Me: I feel like the worst mother ever. I know I have to do it. I mean, I want to do it. But it just seems so soon....We finally have a good routine going on here.....gah!
*tears begin to slowly make their way down my face. Jesus, what is this, like the tenth time I have cried about this??
Husband: Do you really not want to go back to work?
His voice trails. He feels sad about me going back, too. God, this sucks.
Me: No, I do. I just feel like I am going to miss out on so many things. *a huge sob escapes and now I am crying in the nook of my husband.

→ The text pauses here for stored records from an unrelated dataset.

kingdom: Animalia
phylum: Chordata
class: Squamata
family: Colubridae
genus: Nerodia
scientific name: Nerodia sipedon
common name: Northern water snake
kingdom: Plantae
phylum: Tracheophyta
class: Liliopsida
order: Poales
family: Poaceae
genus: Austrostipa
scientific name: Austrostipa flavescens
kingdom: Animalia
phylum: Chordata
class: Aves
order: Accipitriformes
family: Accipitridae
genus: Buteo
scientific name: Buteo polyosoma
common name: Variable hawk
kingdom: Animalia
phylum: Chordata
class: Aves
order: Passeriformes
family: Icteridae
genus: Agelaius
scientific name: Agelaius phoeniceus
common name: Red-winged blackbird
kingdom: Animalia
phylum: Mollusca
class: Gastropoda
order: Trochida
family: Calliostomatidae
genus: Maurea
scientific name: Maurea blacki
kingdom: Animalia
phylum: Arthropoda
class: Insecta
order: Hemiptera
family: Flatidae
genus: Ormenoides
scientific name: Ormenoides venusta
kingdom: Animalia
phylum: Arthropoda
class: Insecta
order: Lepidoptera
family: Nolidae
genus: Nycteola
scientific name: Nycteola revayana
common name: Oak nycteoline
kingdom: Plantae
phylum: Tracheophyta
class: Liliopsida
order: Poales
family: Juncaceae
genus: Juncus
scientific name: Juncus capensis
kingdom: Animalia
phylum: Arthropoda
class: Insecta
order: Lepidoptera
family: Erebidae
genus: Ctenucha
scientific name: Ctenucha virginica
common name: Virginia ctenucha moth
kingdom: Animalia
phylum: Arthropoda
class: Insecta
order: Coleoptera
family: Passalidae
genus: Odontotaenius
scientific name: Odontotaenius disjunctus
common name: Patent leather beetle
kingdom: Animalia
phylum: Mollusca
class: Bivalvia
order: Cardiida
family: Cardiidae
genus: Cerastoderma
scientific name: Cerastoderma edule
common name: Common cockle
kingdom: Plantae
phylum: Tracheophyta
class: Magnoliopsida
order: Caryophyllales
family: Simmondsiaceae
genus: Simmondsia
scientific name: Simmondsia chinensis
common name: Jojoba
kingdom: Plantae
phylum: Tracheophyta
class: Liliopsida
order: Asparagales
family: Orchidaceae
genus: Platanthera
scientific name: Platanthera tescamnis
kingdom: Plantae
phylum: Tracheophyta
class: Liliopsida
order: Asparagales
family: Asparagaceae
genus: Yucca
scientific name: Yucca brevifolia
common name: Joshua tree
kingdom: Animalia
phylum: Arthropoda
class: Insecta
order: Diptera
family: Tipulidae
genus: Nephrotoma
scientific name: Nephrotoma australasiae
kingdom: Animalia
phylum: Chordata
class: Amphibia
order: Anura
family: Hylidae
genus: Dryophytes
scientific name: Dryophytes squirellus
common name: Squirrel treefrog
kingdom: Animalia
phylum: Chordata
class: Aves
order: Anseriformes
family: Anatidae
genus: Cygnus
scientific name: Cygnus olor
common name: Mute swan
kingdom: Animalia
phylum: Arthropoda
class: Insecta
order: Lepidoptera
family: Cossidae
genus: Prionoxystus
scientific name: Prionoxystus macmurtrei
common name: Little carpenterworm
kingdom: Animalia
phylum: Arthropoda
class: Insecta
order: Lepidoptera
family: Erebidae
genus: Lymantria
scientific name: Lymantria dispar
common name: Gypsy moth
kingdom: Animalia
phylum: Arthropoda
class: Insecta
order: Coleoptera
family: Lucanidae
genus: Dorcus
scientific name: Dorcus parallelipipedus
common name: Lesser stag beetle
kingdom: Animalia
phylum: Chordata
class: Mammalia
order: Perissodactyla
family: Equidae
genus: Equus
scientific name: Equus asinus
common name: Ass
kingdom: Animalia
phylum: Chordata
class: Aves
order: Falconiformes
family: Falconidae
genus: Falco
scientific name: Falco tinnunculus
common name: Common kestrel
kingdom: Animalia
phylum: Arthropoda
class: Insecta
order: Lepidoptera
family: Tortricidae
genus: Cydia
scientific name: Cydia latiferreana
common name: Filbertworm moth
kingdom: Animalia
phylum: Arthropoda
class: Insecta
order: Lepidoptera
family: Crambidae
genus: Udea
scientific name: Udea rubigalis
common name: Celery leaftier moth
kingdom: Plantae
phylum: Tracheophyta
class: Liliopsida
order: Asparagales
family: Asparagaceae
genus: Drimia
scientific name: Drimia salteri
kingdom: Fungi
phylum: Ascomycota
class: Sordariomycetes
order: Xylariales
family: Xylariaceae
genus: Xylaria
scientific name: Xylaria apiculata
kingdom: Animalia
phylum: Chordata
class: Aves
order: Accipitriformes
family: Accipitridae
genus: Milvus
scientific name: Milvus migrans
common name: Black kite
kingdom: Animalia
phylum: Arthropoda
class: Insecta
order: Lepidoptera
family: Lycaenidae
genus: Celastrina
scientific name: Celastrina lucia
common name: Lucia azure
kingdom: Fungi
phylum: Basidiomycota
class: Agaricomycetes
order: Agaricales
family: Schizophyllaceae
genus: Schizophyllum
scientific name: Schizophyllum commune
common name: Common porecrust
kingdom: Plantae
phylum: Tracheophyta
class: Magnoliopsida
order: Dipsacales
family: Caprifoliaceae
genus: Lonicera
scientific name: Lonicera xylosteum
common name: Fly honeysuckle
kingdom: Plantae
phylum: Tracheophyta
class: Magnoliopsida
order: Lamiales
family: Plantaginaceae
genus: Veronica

This will get easier, right??
It is the Sunday before I return to work. Luckily for me, I actually don't start work until Wednesday so I don't feel those anxious Sunday night blues quite yet. After nearly 14 months off, I am torn between feeling desperate for adult interaction of the work kind and utterly devastated that someone other than me will take care of the sleepless wonder. I also feel like I've been out of the work loop for too long. What if I forget how to do my job?? "It will come back to you in no time, " everyone around me reassuringly says, but I'm not so sure. My husband asked me a basic grammar question the other day and my super keen brother-in-law who was a part of our little debate googled the answer I gave and I was wrong! (and was super annoyed at that stupid Iphone. And google. Pff!) I'm an ESL teacher for foreign adult students and believe me, they are just waiting for me to make a mistake. Remember in elementary school when the teacher would misspell a word on the board and the loudest and most obnoxious student would yell, "Miss!! You spelled that wrong!!" Ya, some of my students are just like that. Except they are 20 years old and paying a lot of money and I can't threaten them to the corner for being rude. Dammit! I'm so screwed.....
I also feel so sad. Like, really sad. And guilty. What if he walks when I'm at work? Says something brilliant? Or says anything beyond, "Da da da ga ja ja?" My head knows he will be ok. My head knows that for every one thing I miss, he will be at home and do ten things that will wow me. My head knows that I want to work, that I love my job (most days), that I have great co-workers. My head knows that I can't wait to dress up a little and head downtown everyday. My head knows that I went to school for 5 years so I can earn my own keep. My head knows that my baby needs this, that he'll do so well with other kids, that he will do so well learning and playing without me. My head knows all of this. If only my heart would catch up.